Dataset excerpt

-------

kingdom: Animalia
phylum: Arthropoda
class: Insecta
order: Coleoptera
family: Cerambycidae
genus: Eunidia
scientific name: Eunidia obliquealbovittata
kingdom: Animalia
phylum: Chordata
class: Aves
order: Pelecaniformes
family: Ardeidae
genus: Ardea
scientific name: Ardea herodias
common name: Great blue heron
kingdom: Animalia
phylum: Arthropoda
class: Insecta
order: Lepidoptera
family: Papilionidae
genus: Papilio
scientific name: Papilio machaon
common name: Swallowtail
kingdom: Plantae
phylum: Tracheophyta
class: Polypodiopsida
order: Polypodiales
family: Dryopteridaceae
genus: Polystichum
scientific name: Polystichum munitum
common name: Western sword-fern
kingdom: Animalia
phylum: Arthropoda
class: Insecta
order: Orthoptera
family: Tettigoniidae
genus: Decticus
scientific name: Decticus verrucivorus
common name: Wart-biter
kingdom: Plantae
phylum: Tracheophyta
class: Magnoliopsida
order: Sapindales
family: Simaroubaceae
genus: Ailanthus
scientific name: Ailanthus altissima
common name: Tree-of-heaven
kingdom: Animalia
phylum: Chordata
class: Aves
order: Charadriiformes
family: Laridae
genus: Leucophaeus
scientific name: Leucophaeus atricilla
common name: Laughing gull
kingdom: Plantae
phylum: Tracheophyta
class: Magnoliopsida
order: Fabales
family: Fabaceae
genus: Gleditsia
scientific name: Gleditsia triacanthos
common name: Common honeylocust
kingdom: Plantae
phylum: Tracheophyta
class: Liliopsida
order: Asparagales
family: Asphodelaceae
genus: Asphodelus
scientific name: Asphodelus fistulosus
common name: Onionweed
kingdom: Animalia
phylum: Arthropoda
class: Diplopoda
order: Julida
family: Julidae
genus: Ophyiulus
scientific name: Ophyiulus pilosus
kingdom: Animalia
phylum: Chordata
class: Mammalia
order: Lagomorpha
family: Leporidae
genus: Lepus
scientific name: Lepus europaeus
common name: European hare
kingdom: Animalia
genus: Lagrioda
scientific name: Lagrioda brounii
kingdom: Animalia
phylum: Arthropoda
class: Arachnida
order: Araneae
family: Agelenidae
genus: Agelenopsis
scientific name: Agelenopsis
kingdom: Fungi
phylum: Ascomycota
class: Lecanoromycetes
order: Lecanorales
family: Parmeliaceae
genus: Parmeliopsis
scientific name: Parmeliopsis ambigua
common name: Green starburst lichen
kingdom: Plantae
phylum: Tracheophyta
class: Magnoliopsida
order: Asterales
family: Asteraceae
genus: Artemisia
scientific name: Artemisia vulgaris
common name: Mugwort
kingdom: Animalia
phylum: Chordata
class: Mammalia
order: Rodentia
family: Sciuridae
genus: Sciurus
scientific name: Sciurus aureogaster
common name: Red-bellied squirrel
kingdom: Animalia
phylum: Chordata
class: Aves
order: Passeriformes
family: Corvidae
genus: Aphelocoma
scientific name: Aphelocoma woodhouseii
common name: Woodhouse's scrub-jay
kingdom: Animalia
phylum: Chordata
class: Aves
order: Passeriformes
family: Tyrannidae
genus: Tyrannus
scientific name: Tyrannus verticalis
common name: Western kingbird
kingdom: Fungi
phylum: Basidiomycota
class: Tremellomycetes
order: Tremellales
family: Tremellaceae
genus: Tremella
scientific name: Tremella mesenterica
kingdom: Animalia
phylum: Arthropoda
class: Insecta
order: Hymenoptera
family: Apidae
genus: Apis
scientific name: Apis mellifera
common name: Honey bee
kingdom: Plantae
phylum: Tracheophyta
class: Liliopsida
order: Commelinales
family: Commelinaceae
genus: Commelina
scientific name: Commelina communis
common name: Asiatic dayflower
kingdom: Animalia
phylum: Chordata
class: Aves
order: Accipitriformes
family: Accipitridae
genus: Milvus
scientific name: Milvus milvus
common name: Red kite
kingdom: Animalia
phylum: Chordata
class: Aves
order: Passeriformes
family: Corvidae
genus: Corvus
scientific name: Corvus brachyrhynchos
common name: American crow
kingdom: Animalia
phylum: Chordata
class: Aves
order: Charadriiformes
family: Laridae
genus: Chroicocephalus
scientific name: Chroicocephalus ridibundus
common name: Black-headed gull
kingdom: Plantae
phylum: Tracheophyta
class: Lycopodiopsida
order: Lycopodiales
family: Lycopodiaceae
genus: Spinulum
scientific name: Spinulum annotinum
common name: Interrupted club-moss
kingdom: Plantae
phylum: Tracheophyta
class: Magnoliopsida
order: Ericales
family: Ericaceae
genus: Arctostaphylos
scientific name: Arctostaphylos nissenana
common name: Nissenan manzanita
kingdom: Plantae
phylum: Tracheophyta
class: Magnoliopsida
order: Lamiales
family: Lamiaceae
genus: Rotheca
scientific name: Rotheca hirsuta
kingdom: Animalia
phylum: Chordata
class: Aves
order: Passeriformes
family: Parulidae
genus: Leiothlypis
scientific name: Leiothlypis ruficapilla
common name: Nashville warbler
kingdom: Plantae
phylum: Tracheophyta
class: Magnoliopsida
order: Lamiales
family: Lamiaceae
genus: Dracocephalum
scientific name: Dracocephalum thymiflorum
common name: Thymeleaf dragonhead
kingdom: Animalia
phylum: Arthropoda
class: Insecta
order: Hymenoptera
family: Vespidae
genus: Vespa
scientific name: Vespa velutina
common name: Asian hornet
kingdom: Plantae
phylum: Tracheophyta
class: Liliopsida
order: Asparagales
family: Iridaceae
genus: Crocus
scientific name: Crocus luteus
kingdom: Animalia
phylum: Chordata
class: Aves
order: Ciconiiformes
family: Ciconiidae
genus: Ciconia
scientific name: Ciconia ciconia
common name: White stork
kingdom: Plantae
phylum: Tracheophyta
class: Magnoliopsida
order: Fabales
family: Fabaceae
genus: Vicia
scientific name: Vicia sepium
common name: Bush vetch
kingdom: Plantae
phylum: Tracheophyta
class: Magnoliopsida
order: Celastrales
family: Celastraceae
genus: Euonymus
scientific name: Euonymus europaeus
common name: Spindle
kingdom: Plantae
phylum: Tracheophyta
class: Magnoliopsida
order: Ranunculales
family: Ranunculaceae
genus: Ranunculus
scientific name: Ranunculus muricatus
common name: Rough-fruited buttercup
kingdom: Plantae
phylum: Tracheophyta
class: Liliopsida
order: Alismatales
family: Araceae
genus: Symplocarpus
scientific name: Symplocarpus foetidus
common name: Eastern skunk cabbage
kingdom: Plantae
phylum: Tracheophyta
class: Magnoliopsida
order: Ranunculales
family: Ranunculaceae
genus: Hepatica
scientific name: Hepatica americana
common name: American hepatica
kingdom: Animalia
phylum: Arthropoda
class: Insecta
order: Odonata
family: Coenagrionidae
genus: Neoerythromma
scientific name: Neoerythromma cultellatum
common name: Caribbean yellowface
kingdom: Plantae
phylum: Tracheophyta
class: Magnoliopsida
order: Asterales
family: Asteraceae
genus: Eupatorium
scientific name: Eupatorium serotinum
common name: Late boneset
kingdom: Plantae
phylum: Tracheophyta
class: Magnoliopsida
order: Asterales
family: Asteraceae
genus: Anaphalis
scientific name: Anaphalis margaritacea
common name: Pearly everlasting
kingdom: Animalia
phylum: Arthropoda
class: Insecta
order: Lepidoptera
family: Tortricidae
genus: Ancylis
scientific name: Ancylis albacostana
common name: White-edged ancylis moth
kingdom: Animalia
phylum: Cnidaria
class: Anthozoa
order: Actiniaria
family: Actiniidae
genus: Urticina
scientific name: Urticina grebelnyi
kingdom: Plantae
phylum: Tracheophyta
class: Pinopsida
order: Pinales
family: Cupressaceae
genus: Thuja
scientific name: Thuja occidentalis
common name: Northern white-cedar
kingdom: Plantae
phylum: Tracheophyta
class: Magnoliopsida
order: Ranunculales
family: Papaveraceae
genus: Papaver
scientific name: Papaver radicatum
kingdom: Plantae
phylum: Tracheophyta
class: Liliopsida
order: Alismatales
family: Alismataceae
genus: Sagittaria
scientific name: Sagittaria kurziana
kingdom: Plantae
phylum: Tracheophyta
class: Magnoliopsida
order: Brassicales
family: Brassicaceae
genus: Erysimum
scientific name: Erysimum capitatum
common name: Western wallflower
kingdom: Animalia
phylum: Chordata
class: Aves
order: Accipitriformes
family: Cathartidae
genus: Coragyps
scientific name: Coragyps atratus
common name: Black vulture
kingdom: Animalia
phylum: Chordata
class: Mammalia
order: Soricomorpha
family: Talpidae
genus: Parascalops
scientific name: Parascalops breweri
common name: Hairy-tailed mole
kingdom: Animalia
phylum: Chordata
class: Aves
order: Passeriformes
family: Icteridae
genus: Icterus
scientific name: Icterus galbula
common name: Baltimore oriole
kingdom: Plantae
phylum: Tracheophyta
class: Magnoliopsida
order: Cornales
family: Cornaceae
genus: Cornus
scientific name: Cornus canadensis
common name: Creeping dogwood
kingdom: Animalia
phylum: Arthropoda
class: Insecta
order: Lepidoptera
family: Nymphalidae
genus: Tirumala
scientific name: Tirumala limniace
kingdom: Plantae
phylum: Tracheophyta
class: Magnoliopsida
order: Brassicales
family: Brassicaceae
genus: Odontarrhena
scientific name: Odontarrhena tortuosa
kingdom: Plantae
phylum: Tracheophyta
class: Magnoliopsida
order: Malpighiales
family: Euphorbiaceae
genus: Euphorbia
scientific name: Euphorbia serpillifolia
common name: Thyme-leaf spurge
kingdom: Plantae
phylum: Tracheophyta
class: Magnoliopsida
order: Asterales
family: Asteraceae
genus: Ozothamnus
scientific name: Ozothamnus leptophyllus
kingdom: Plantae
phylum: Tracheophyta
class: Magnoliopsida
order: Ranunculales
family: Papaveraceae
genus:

-------

→ **Stated goal**: Extract every line of the listing from the start down to the line containing "scientific name: Ardea herodias", both ends included, and reproduce each one unchanged.

→ **The output**:
kingdom: Animalia
phylum: Arthropoda
class: Insecta
order: Coleoptera
family: Cerambycidae
genus: Eunidia
scientific name: Eunidia obliquealbovittata
kingdom: Animalia
phylum: Chordata
class: Aves
order: Pelecaniformes
family: Ardeidae
genus: Ardea
scientific name: Ardea herodias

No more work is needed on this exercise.